Respect meant you dared not laugh at someone because they were “different”; you did not ask stupid questions or stare rudely. You pretended everything was normal. That was respect. Father tried to simplify things for my five-year-old brain. Respect was what I gave my Raggedy Ann doll. I knew respect.
“I don’t want you boys to stare at Wong Sin-saang’s face,” Father warned, which I thought was odd. Old people’s faces were all the same to me, wrinkled and craggy. “Wong Sinsaang’s had a very tough life.”
“We know how to behave,” First Brother Kiam insisted, waving the toy sword over the buck-toothed “WARLORD” nodding on the edge of the kitchen table. Jung poked his sword, bayonet-fashion, and two other heads nodded away, waiting for decapitation.
Third Uncle Lew had given Kiam the ENEMIES OF FREE CHINA game for his tenth birthday. Third Uncle had imported some samples from Hong Kong with the idea of selling them in Chinatown.Kiam read the game instructions written in English: “USE SWORD TO SMACK HEAD. COUNT POINTS. MOVE VICTORIOUS CHINESE AHEAD SAME NUMBER.”
The Warlord was one of three Enemy-of-China “heads.” The other two were a Communist and a Japanese soldier named Tojo. All three had ugly yellow faces, squashed noses and impossible buck teeth. It was a propaganda toy to encourage overseas Chinese fund-raising for Free China.

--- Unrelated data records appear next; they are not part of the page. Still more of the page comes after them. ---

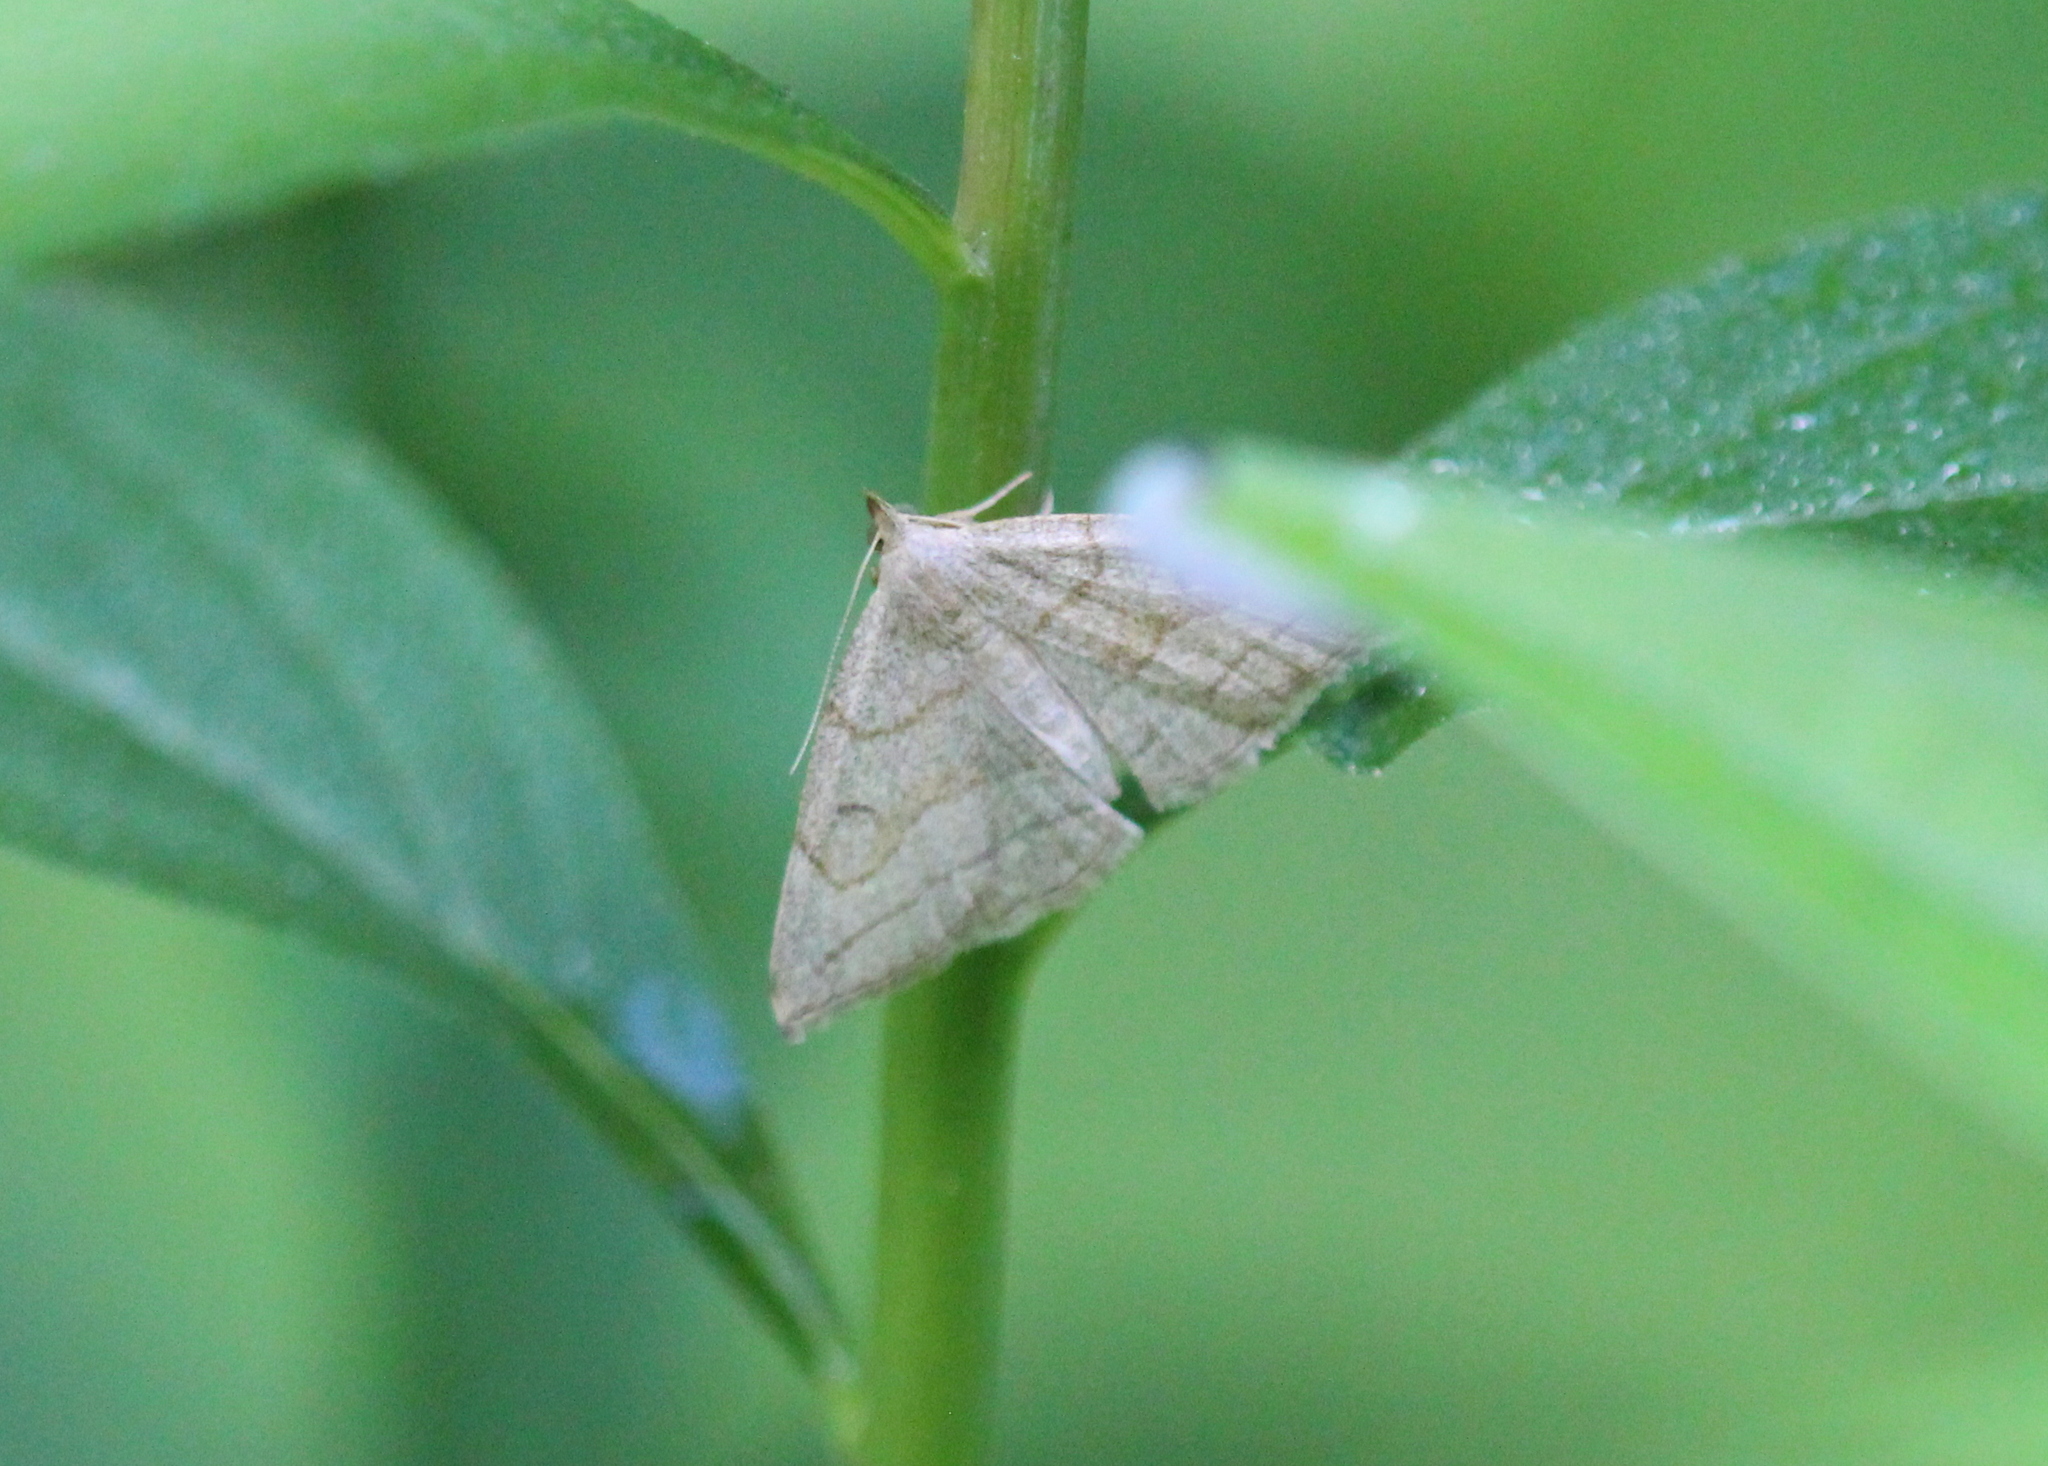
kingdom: Animalia
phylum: Arthropoda
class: Insecta
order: Lepidoptera
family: Erebidae
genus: Zanclognatha
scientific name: Zanclognatha pedipilalis
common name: Grayish fan-foot
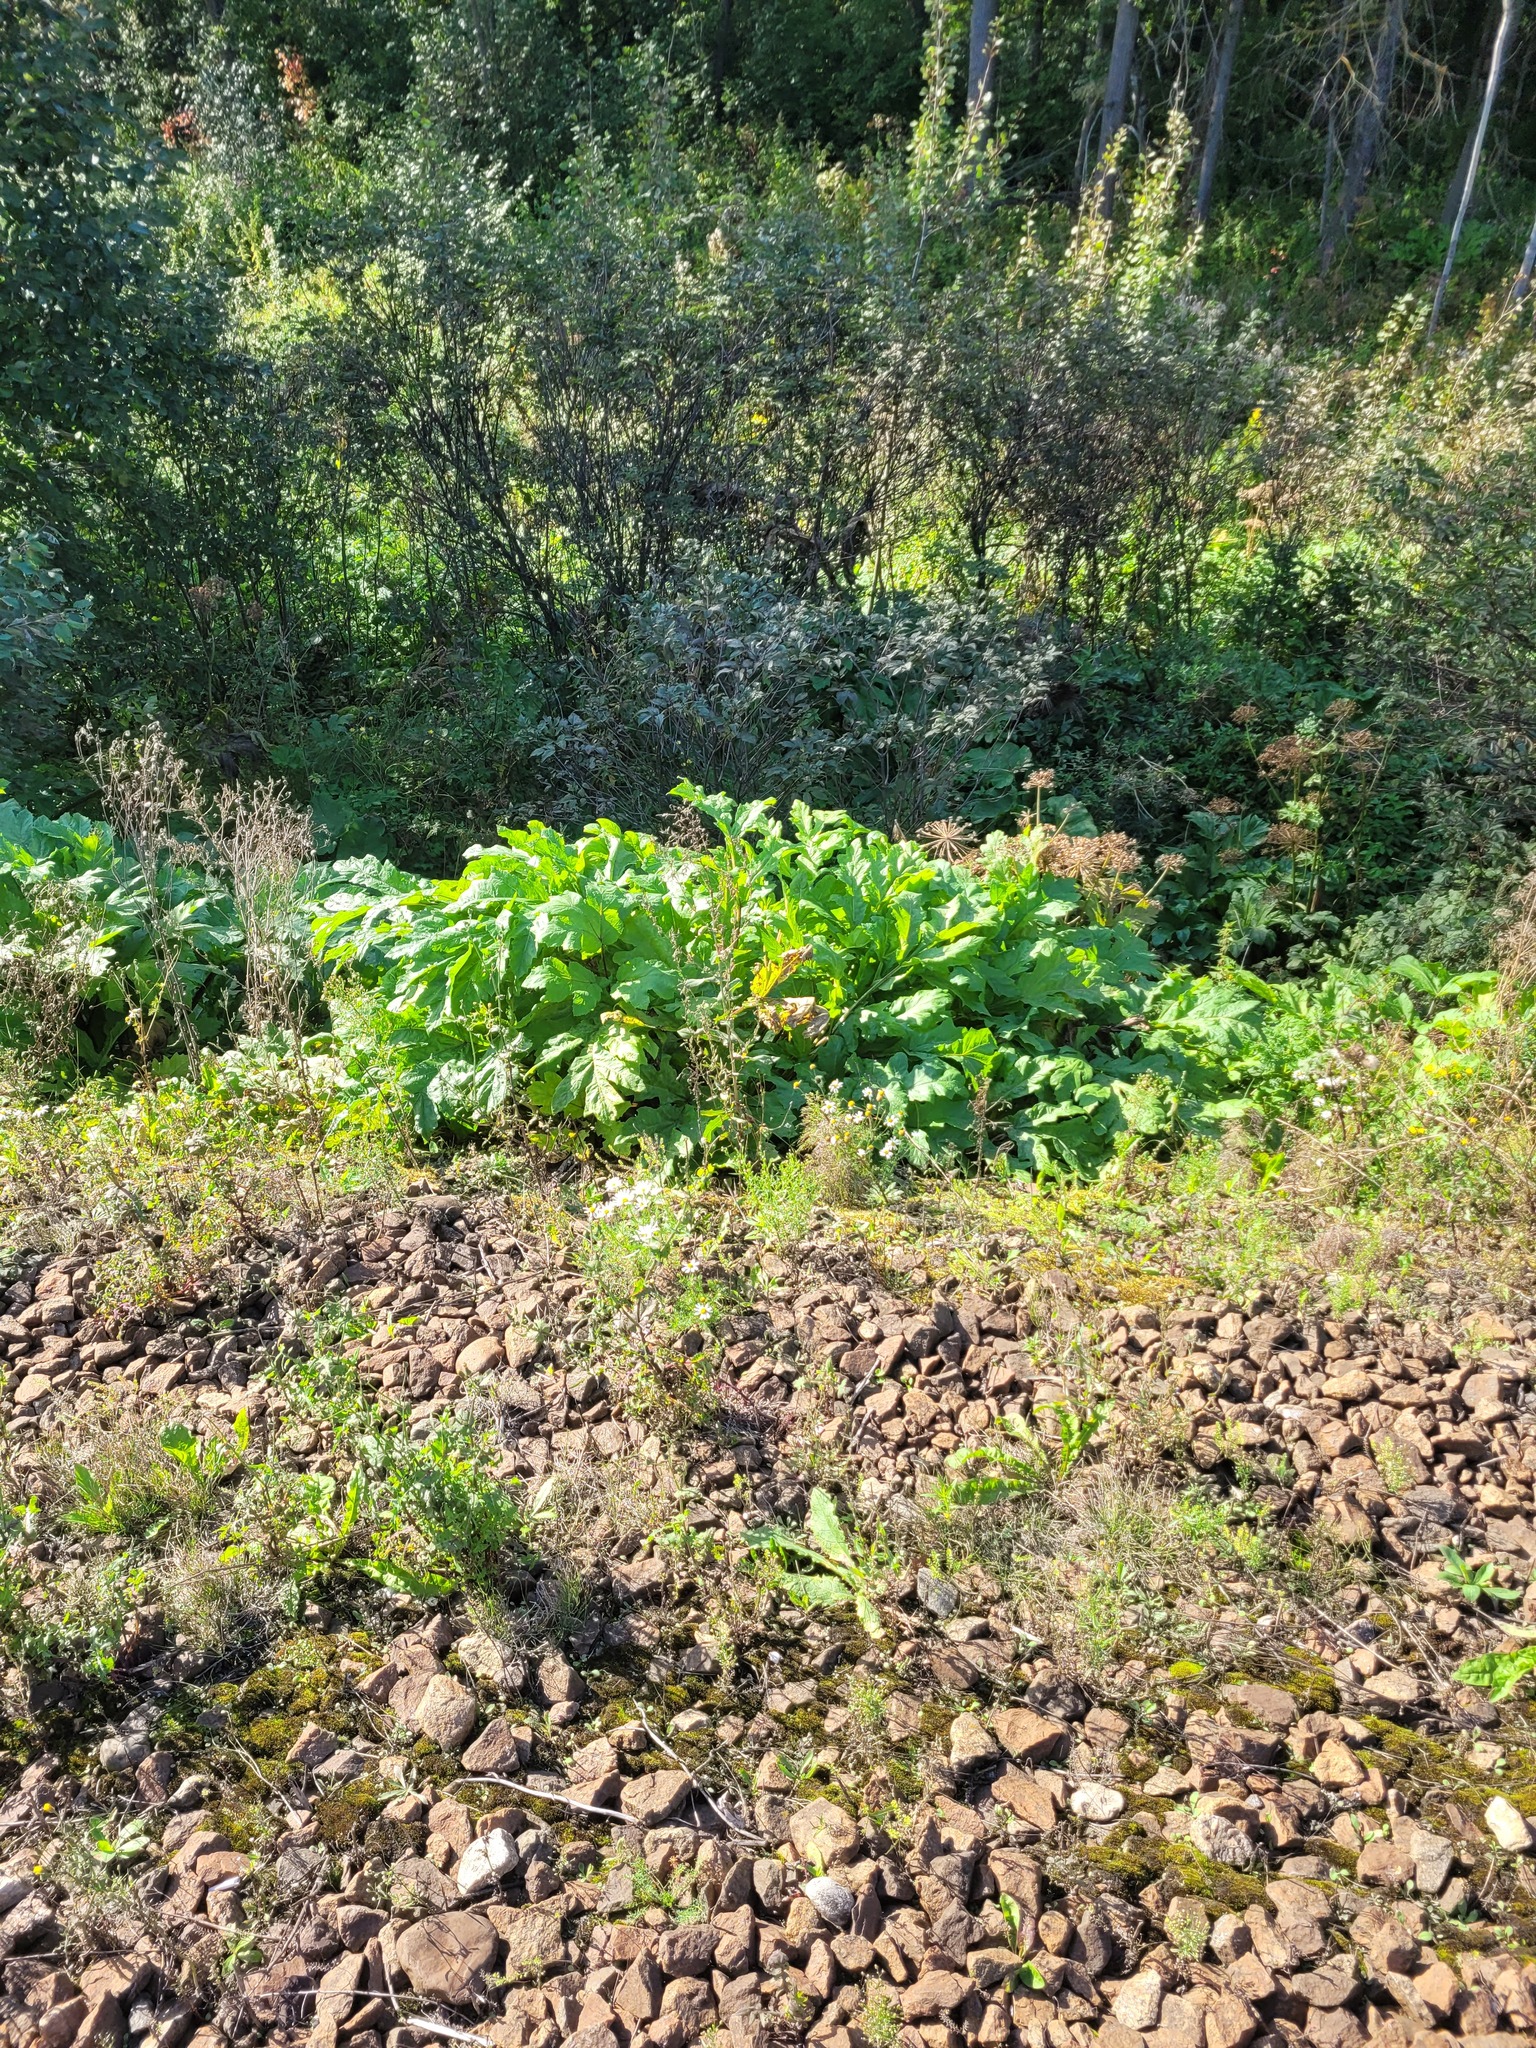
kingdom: Plantae
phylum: Tracheophyta
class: Magnoliopsida
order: Apiales
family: Apiaceae
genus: Heracleum
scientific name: Heracleum sosnowskyi
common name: Sosnowsky's hogweed
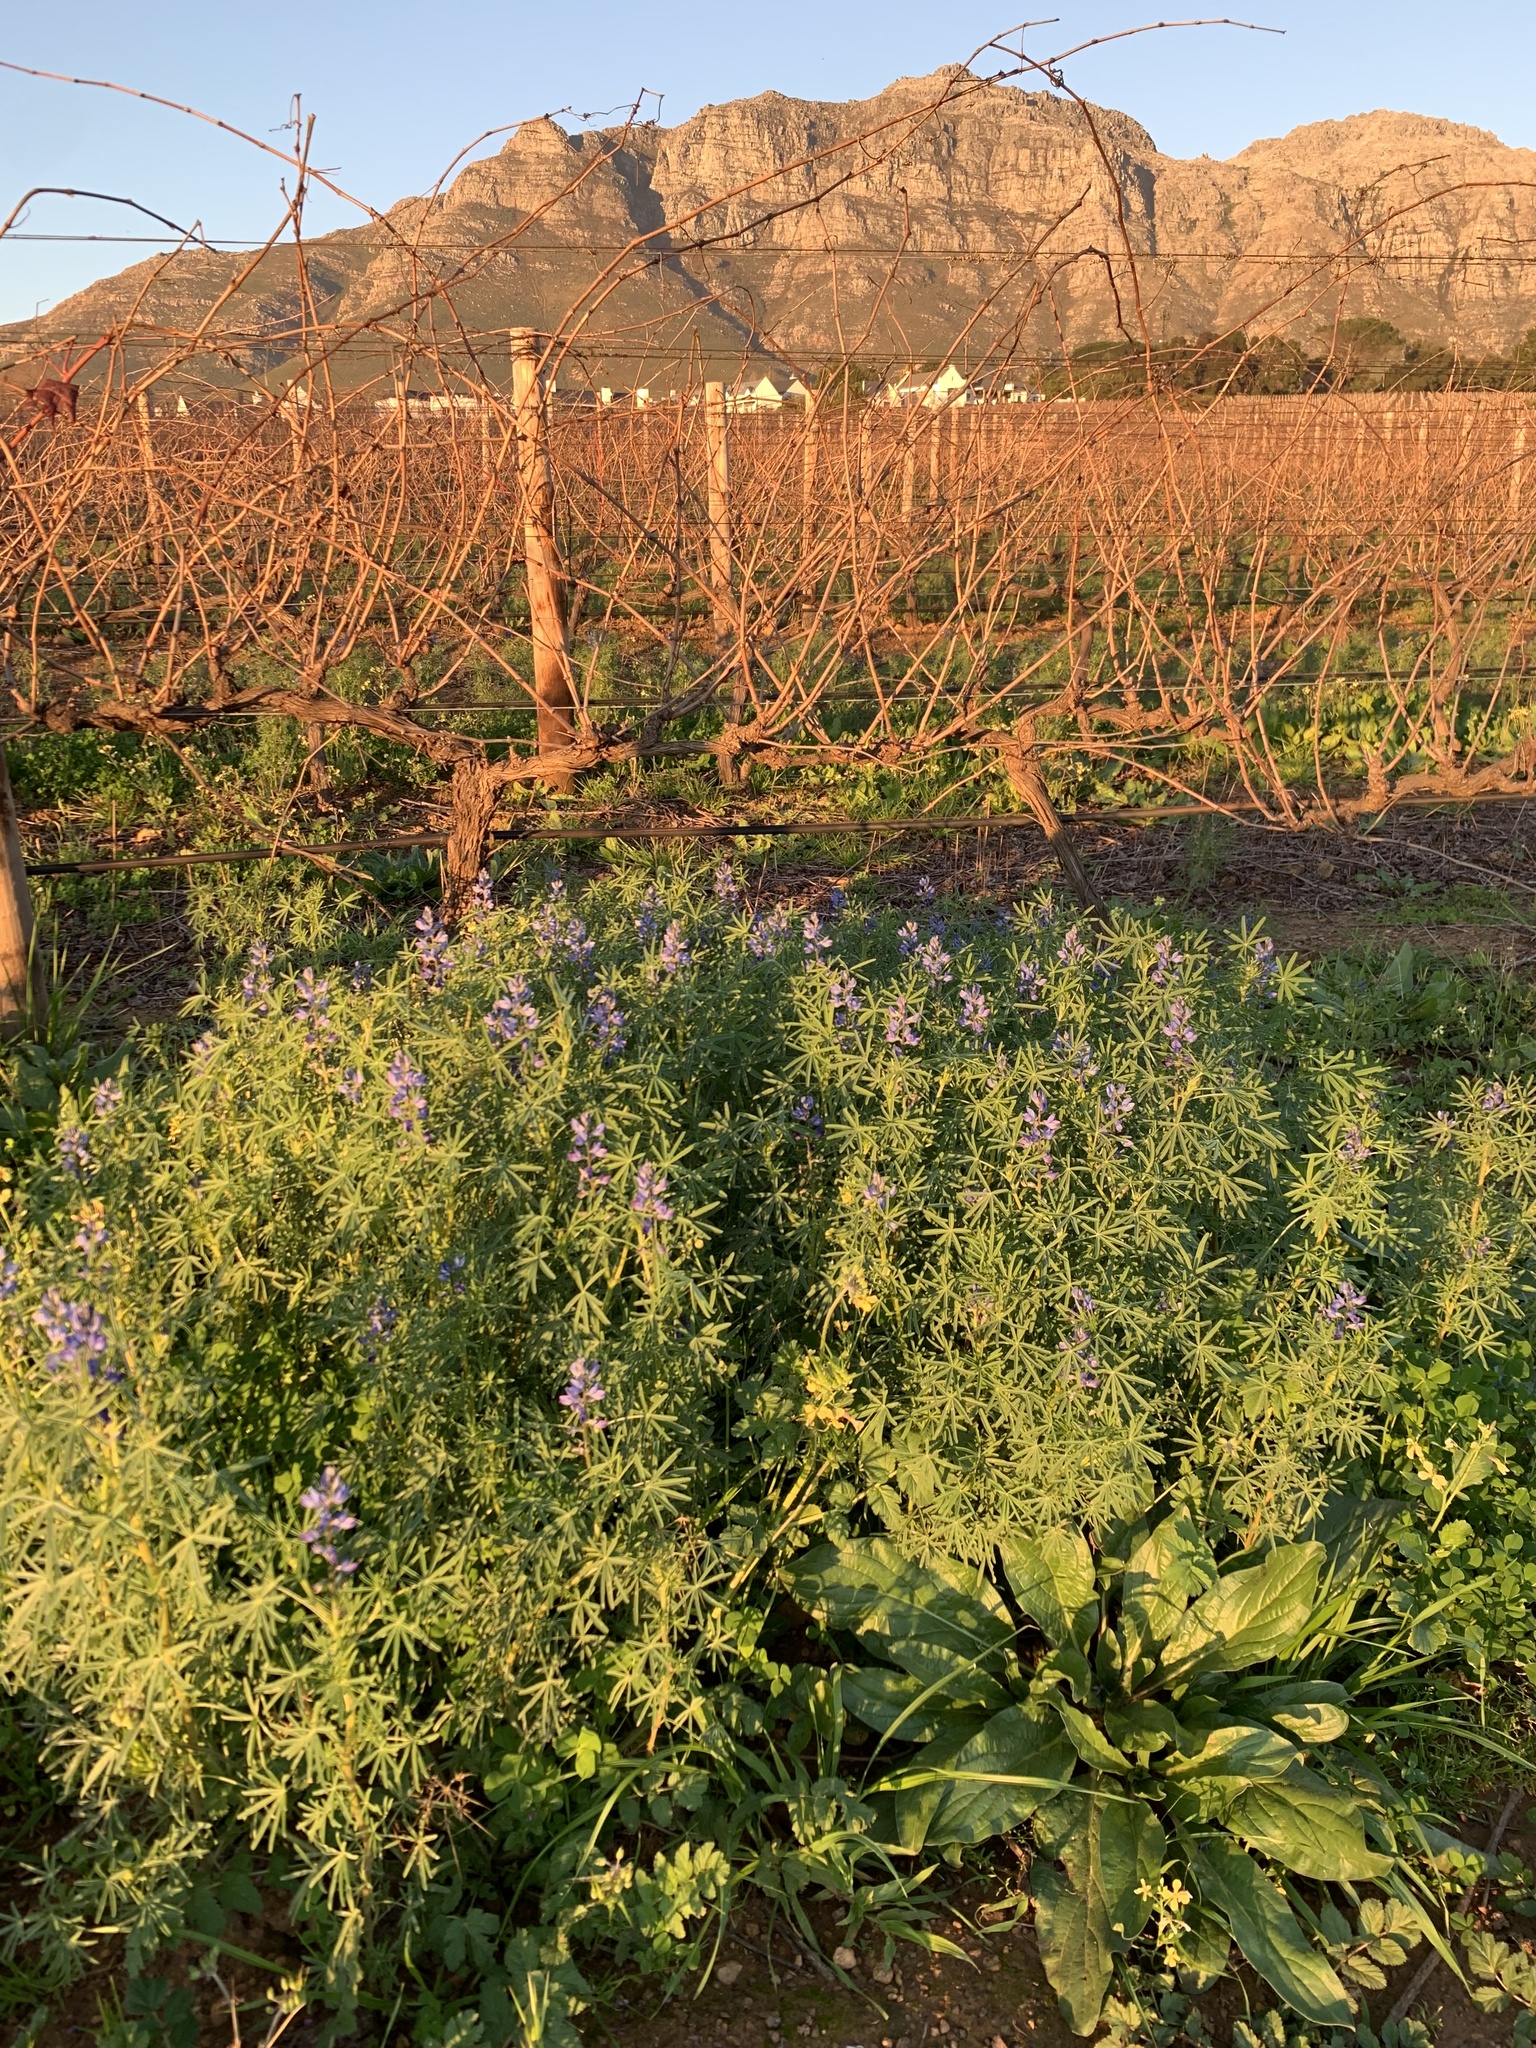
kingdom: Plantae
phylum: Tracheophyta
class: Magnoliopsida
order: Fabales
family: Fabaceae
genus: Lupinus
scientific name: Lupinus angustifolius
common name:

Watching Kiam and Jung jump up and down was far better than having them force me to play dumb games like Tarzan and Jane and Cheetah. Kiam had seen the picture Tarzan three times. Kiam got to be Tarzan; Jung, Cheetah; and I got to be Jane doing nothing. I embraced my Raggedy Ann and watched another swing of Jung’s sword Whack! take off Tojo’s head. Father said that Tojo, a Japanese, was in command of the plot to enslave China for the Japanese.
The third head went flying.
“Don’t forget,” Father repeated, thinking of the worst, “no staring at Wong Sin-saang’s face. No laughing.”
“Tell Liang-Liang,” said Jung, waving the wooden sword at me.“ She’ll stare at Wong Sin-saang’s face and behave like a brat.”
“Jook-Liang will be too shy,” Stepmother said. “I promise she’ll do nothing but run away. At five, I would.”
“Jook-Liang almost six,” Grandmother interjected. “She look. I look.”
Stepmother turned away. Jung swung. Whack!
“Liang-Liang’ll say something to Wong Sin-saang,”Kiam said.“She’ll say something about Wong Sin-saang’s face.”
“You will, won’t you, Liang-Liang?” Jung said, following First Brother’s cue to be superior at my expense.
I looked up at them through the flowered wall and tiny windows of my Eaton’s Toyland doll house. I put Tarzan’s Jane, whose doll legs would not bend, in the front room. At Sunday School, I had learned how all visitors, like the Lord Jesus, for example, and even Tarzan and his pet chimpanzee, Cheetah, should always politely knock first, before you invited them into the front room of your house. At Kingdom Church Kindergarten, I also learned to say the words “fart face,” and that upset Miss Bigley.
“Fart face,” I said.
Jung opened his mouth to reply. Kiam looked darkly at me.
“If you have eyes, stare,” Poh-Poh said to me. “Eyes for looking.”